→ **MATERIAL TO PROCESS**

########################################

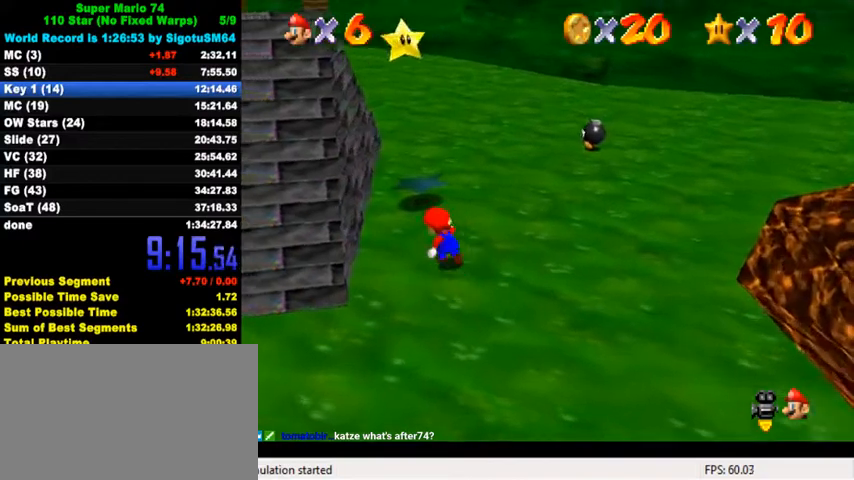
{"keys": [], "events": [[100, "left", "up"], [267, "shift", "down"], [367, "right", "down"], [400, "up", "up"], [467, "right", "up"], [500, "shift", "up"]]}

########################################

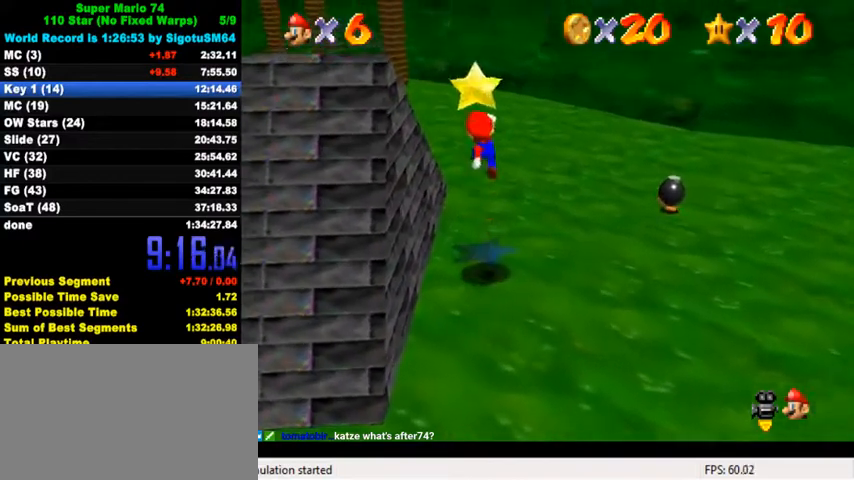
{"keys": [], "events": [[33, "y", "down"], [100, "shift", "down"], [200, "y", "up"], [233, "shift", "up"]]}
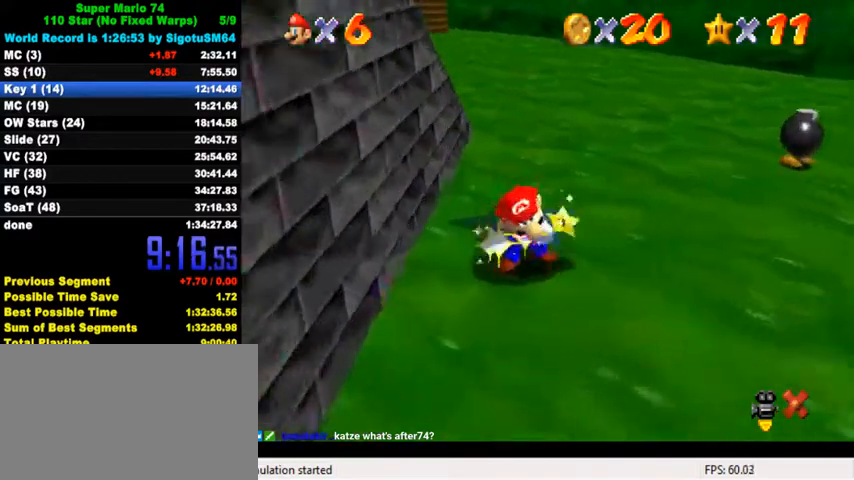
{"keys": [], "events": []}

########################################

State how many lines of the listing include "down", and nothing more.

2